Over the course of his tragically brief career, Ayler tended to rework the same material, generating ever more ecstatic whirls of sound. On this concert document from the end of 1966, which catches the group in the midst of a European tour which left audiences both befuddled and ecstatic, Ayler is joined by his brother on trumpet, Michael Samson on violin, William Folwell on bass, and Beaver Harris on drums. They exult in staples like “Bells,” “Spirits Rejoice,” “Ghosts,” and “Our Prayer,” among others. The previous version of this recording (and it’s a damn good thing it’s been reissued) had the track titles incorrect. Apparently when Ayler was asked after the Paris show (the recording’s final three tracks) what the song titles were, he was so tired he didn’t remember properly. No surprise there, given the surging energy of his tenor sax – which blows apart the harmonious moments even as it coos them back. The quavering sound of his horn – at once brutally forceful and intimately attuned to subtle grains of texture or modulation – is still what is most compelling about this music. Through all the formal moves this band makes – marches, hymns, free barrage – it is ultimately the preponderance of pure oscillating sound that comes across most effectively.

Beaver Harris is electric on this recording, pushing Donald Ayler to some of his most expressive playing on record during “Prophet.” Folwell (who creates such rich, almost unearthly drones with Samson) and Harris also get solo spots (which are believed to be their only ones on record with Ayler).
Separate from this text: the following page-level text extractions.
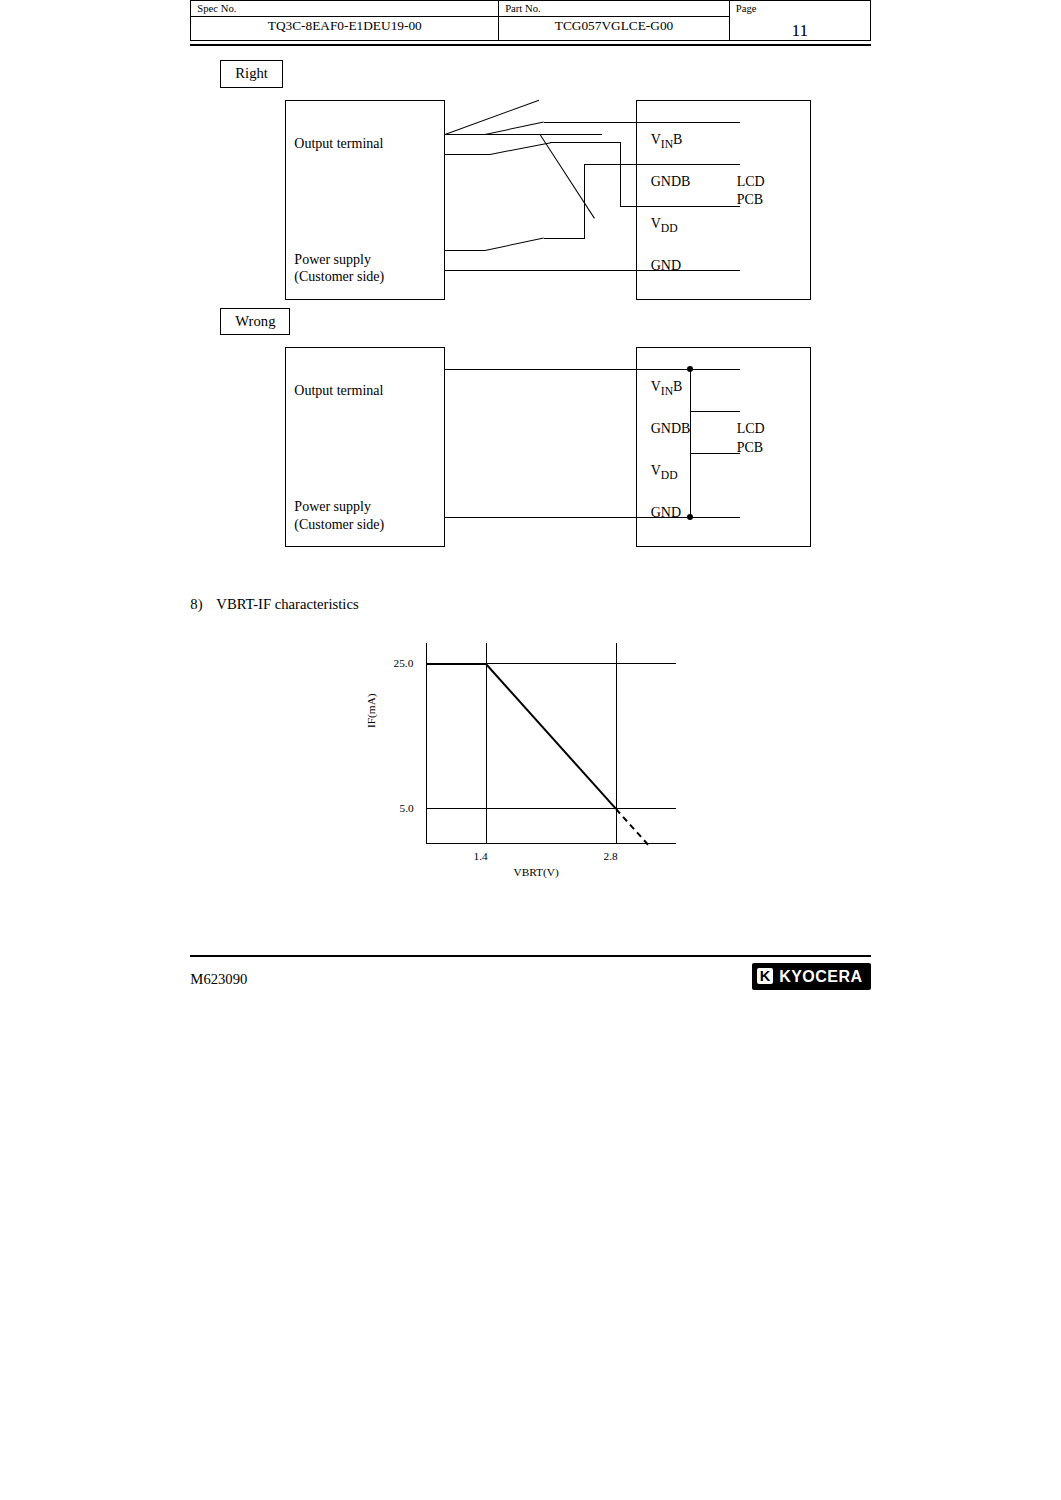| Spec No. | Part No. | Page 11 |
| TQ3C-8EAF0-E1DEU19-00 | TCG057VGLCE-G00 |
Right
Output terminal
Power supply
(Customer side)
VINB
GNDB
VDD
GND
LCD
PCB
Wrong
Output terminal
Power supply
(Customer side)
VINB
GNDB
VDD
GND
LCD
PCB
8) VBRT-IF characteristics
25.0
5.0
1.4
2.8
IF(mA)
VBRT(V)
M623090
K KYOCERA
I’ve always seen the music documented on this 1966 tour as something of a stylistic interval between the epochal trio recordings of 1964 and the more fully-wrought ensemble recordings of the Greenwich Village gigs in 1967. But while this disc is not quite on the level of these two towering moments in Ayler’s music, it’s still a must-hear for Ayler freaks. He and his brother truly believed that their music was a long prayer to The One, and that their music could change the world. And when you’re melting to the rapture of “Our Prayer,” it almost seems believable. You don’t have to become a devout, but do not miss this stunning music.